CONSEGNA SCRITTA 1 -> Quali righe contengono la parola "category" (una categoria)? Individuale e copiale per intero, tenendo conto di maiuscole e minuscole.

ESTRATTO SCELTO ->
In questa serie incentrata sulla moda ad Harlem negli anni ‘50 è l’identità afro-americana a emergere come il volto di un’altra America nera e minoritaria, assoggettata o invisibile rispetto al main-stream della cultura dominante. Nello specifico queste modelle nere segregate ad Harlem rivelano una  forma di bellezza differente, una qualità dei volti dai tratti somatici marcati, le labbra carnose, gli occhi grandi e oscuri  capaci di restituire dignità a un canone estetico stigmatizzato rispetto a quello occidentale. “ Black is beautiful”, sarà lo slogan della rivalsa identitaria afro-americana negli anni ‘60 i cui antecedenti si situano nella rinascita di Harlem degli anni ’30. La donna colta all’uscita del locale sorprende per l’assoluta sensualità della figura, l’eleganza dell’abito e il suo offrirsi con naturalezza all’obbiettivo, nell’intensità  di uno sguardo simile a  diamante.  Altri scatti rivelano oltre il cliché femminile dell’epoca la naturalezza di gesti, volti o momenti comunitari nei backstage delle sfilate. Ci parla di un desiderio di affermazione e visibilità per l’identità femminile afro-americana in quella società bianca degli anni ‘30. Due profili di volti neri  appaiono qui sdoppiati,  uno di spalle all’altro come si scrutassero a uno specchio per ritrovare, nella loro complementarietà gemellare il superamento del conflitto etnico, la loro piena accettazione di fronte allo sguardo dominante.

CONSEGNA SCRITTA 2 -> Riduci a un elenco puntato il paragrafo dell'estratto che comincia con "In questa serie incentrata sulla moda", mantenendone i fatti principali.

RIGHE FORNITE ->

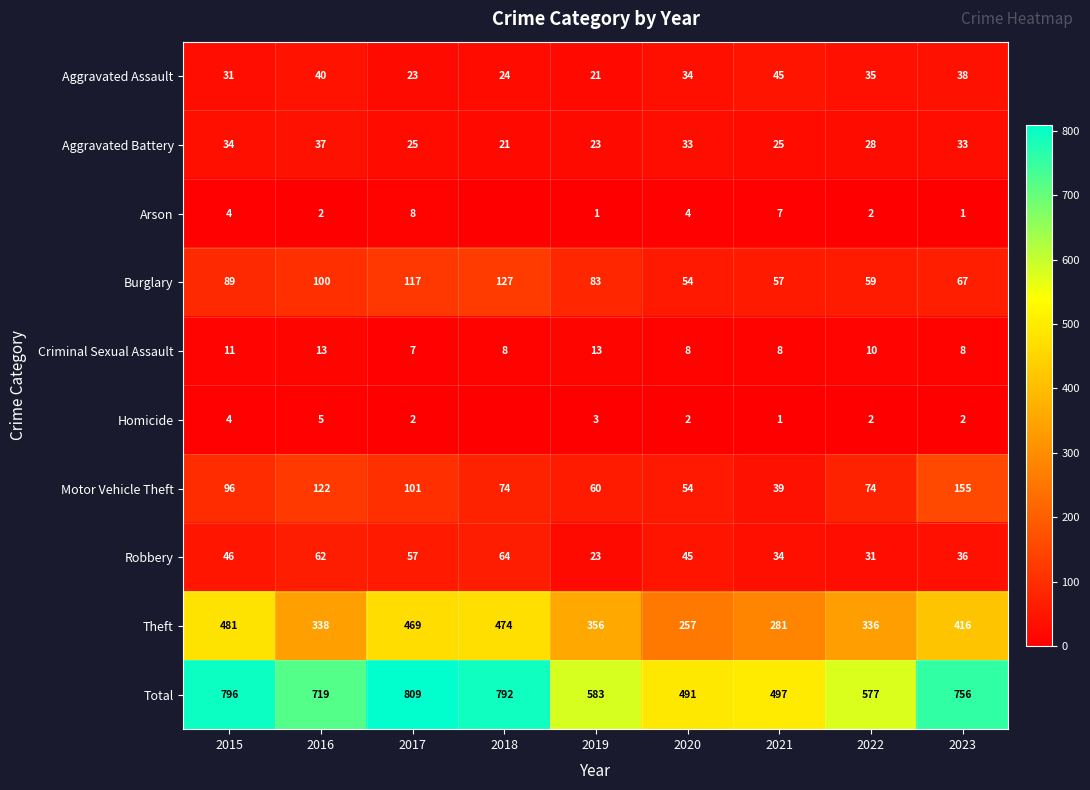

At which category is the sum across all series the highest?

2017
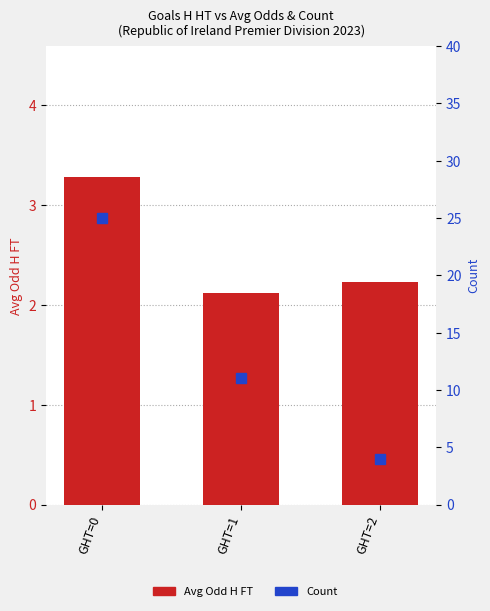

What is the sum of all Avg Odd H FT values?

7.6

RISPOSTA ALL'ESERCIZIO 1 ->
At which category is the sum across all series the highest?

RISPOSTA ALL'ESERCIZIO 2 ->
- La serie, dedicata alla moda ad Harlem, fa emergere l'identità afro-americana come volto di un'altra America nera e minoritaria, assoggettata o invisibile rispetto alla cultura dominante.
- Le modelle nere segregate ad Harlem mostrano una bellezza diversa: tratti somatici marcati, labbra carnose, occhi grandi e scuri, che restituiscono dignità a un canone estetico stigmatizzato rispetto a quello occidentale.
- "Black is beautiful" sarà lo slogan della rivalsa identitaria afro-americana negli anni '60, con antecedenti nella rinascita di Harlem degli anni '30.
- La donna ritratta all'uscita del locale colpisce per la sensualità, l'eleganza dell'abito, la naturalezza davanti all'obiettivo e uno sguardo intenso simile a diamante.
- Altri scatti mostrano, oltre il cliché femminile dell'epoca, gesti, volti e momenti comunitari naturali nei backstage delle sfilate.
- Le immagini esprimono un desiderio di affermazione e visibilità dell'identità femminile afro-americana nella società bianca.
- Due profili neri sdoppiati, uno di spalle all'altro come davanti a uno specchio, cercano nella loro complementarietà il superamento del conflitto etnico e la piena accettazione di fronte allo sguardo dominante.